Objetivo idéntico al perseguido por la otra medida estrella con la que el Partido Socialista nos ha obsequiado ya en lo que llevamos de año: la de recortar de manera sustancial — «modular», dicen ellos — el alcance y la efectividad de la acusación popular. Una propuesta en virtud de la cual los partidos políticos y las asociaciones o fundaciones vinculadas a ellos, las personas jurídicas o entes públicos de cualquier clase, los jueces y los fiscales tanto a título particular como mediante las asociaciones profesionales que les representan y hasta los ciudadanos que no sean capaces de acreditar de manera concluyente «un vínculo concreto, relevante y suficiente con el interés público tutelado en el proceso penal correspondiente» quedarían privados de la posibilidad de activar el funcionamiento de la justicia; cerrojazo complementado con el — si cabe más riguroso — de restringir la operatividad de la acusación popular en las causas judiciales a la fase de juicio oral y a la formulación inicial de la querella, proscribiéndola en la fase crucial de la instrucción.

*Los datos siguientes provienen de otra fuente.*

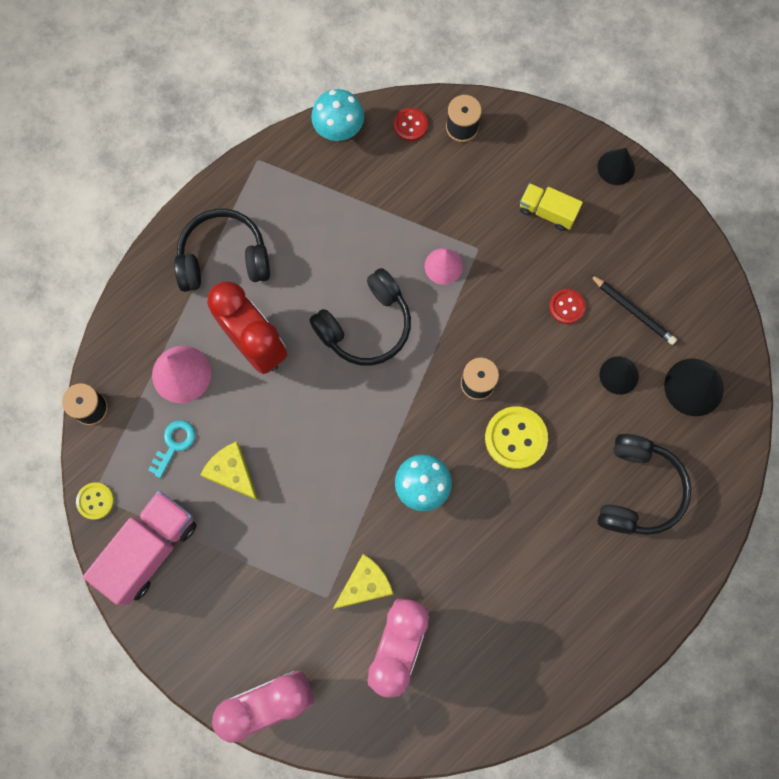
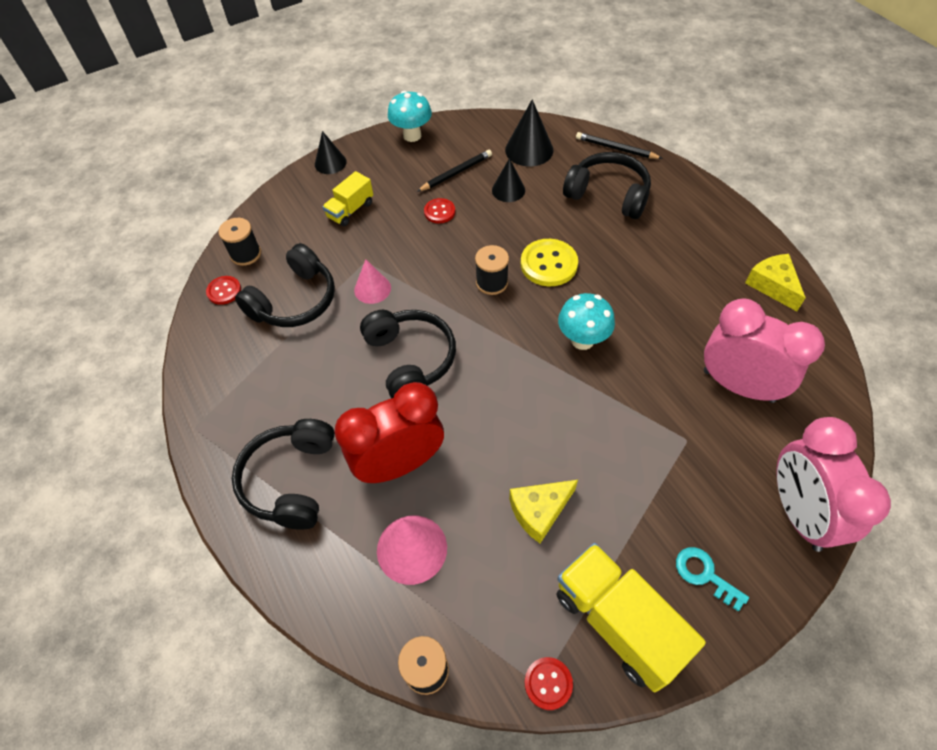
camera: 75 degrees left, 20 degrees down
yellow button [76,482,114,520] -> red button [525,657,573,710]
pink truck [83,491,197,605] -> yellow truck [556,543,706,692]
turquoise key [148,420,195,478] -> turquoise key moved to [676,547,749,612]
turquoise mushroom [311,89,364,141] -> turquoise mushroom moved to [388,91,432,142]
yellow cheese [333,554,393,609] -> yellow cheese moved to [745,254,805,311]
none -> black headphones [235,243,335,327]
none -> black pencil [576,132,663,159]

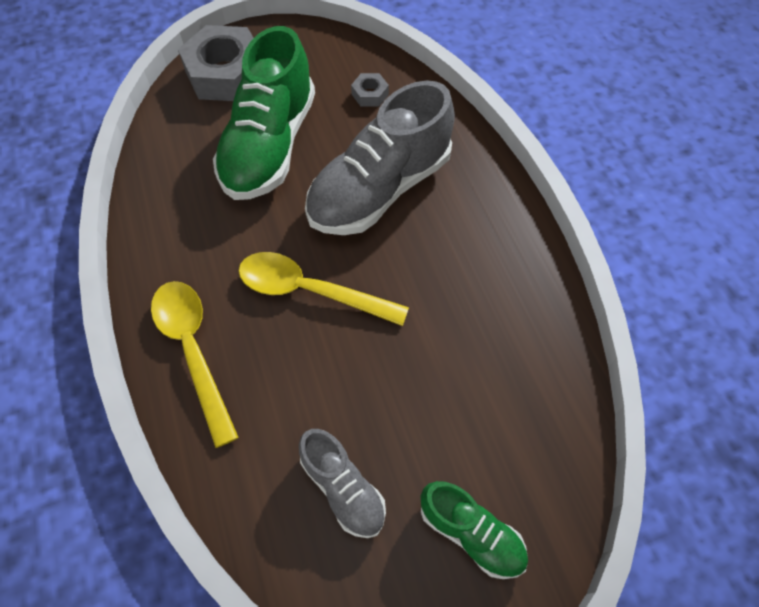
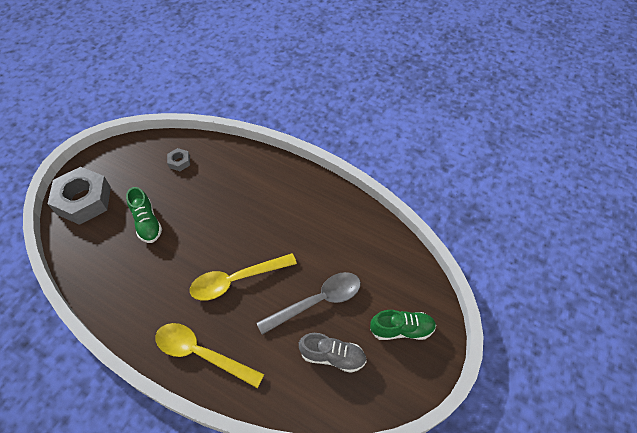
camera: 40 degrees left, 5 degrees down
green shoe [213,26,315,200] -> green shoe [126,187,162,243], size x0.52
grey shoe [305,81,455,235] -> none
none -> grey spoon [257,272,361,335]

Una iniciativa que — de nuevo — sólo desde la más imperdonable miopía podría ser interpretada como un mero tecnicismo procesal, y que tampoco puede explicarse por entero a la luz de los procesos judiciales que a día de hoy agobian al Presidente del Gobierno y a su entorno político y familiar más cercano, sino que resulta reveladora de una muy concreta visión de la sociedad y de su relación con la Justicia. Una perspectiva en la que el accionamiento de, y la comparecencia ante la Justicia resulta ser privilegio exclusivo — amén de la víctima específica del delito — de un Ministerio Público cuya independencia respecto de las directrices del Poder Ejecutivo resulta más que discutible; y en el que a los ciudadanos individualmente considerados, a la sociedad civil espontáneamente vertebrada, a los actores políticos justamente concernidos se les exige que guarden silencio, se crucen de brazos y — a lo sumo — sigan el desarrollo de los procesos judiciales en los que está en juego el interés general desde la pantalla de sus televisores.
¿Reformas judiciales? En efecto. Pero, también, reformas sociales. ¿Encaminadas a asegurar la impunidad del sanchismo? Cierto. Pero, de paso, para alterar de manera sensible, y a la baja, la relación entre los ciudadanos y el poder.